» Źródło
********************
• Kino
  • Mapa
  • Ogłoszenia
  • Forum
  • Komunikacja
  • Raport

W Kosakowie nie chcą lotniska

Michał Sielski
13 lipca 2007 (artykuł sprzed 17 lat) 
- Wójt Jerzy Włudzik mówił w kampanii wyborczej, że jest przeciwny przywróceniu ruchu na lotnisku w Babich Dołach, a teraz to popiera. Będziemy żądać wielotysięcznych odszkodowań - zapowiada mieszkaniec gminy Andrzej Borys.

Mieszkańcy Kosakowa, które weszło w spółkę z sąsiednią Gdynią, by zbudować cywilny port na bazie lotniska wojskowego w Babich Dołach, nie chcą, by nad ich domami latały samoloty.
********************
» Krótkie ćwiczenie A
Według artykułu o lotnisku w Babich Dołach, z jakim miastem Kosakowo weszło w spółkę?

» Wyodrębnione wiersze
********************
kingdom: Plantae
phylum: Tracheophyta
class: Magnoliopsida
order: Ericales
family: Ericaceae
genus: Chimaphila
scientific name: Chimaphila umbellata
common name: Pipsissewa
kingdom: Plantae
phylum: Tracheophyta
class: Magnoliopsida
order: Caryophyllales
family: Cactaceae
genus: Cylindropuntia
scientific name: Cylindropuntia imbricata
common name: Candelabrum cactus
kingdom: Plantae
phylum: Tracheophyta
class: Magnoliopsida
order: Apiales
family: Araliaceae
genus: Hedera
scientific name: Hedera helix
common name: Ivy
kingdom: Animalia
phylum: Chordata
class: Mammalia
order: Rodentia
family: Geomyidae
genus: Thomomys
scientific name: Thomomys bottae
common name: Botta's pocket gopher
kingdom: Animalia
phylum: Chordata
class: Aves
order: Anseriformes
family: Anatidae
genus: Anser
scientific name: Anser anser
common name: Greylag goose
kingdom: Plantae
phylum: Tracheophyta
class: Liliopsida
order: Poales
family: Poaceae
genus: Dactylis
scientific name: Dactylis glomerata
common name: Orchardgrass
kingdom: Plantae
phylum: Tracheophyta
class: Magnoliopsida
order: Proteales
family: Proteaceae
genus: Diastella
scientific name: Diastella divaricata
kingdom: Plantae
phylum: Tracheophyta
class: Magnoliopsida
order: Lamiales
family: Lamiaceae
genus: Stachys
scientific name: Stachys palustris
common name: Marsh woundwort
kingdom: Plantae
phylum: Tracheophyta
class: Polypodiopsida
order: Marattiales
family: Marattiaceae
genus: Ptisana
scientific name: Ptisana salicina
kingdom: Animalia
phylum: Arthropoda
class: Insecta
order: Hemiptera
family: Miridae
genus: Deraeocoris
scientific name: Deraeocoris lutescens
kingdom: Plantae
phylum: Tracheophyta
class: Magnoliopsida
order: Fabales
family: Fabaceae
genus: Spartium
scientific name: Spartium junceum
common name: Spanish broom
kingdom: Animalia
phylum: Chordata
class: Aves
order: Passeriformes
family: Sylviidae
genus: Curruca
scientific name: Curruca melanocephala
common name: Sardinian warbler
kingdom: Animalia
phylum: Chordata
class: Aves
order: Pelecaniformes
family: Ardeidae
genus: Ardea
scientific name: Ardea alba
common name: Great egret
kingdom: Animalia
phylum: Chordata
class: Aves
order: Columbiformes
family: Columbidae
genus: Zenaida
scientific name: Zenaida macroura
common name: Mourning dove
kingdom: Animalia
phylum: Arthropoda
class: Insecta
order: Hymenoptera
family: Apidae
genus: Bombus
********************
» Krótkie ćwiczenie B
Wybierz wszystkie wiersze zawierające słowo „common”. Uwzględnij wielkość liter.

» Odpowiedź pisemna A
Z sąsiednią Gdynią.

» Odpowiedź pisemna B
common name: Pipsissewa
common name: Candelabrum cactus
common name: Ivy
common name: Botta's pocket gopher
common name: Greylag goose
common name: Orchardgrass
common name: Marsh woundwort
common name: Spanish broom
common name: Sardinian warbler
common name: Great egret
common name: Mourning dove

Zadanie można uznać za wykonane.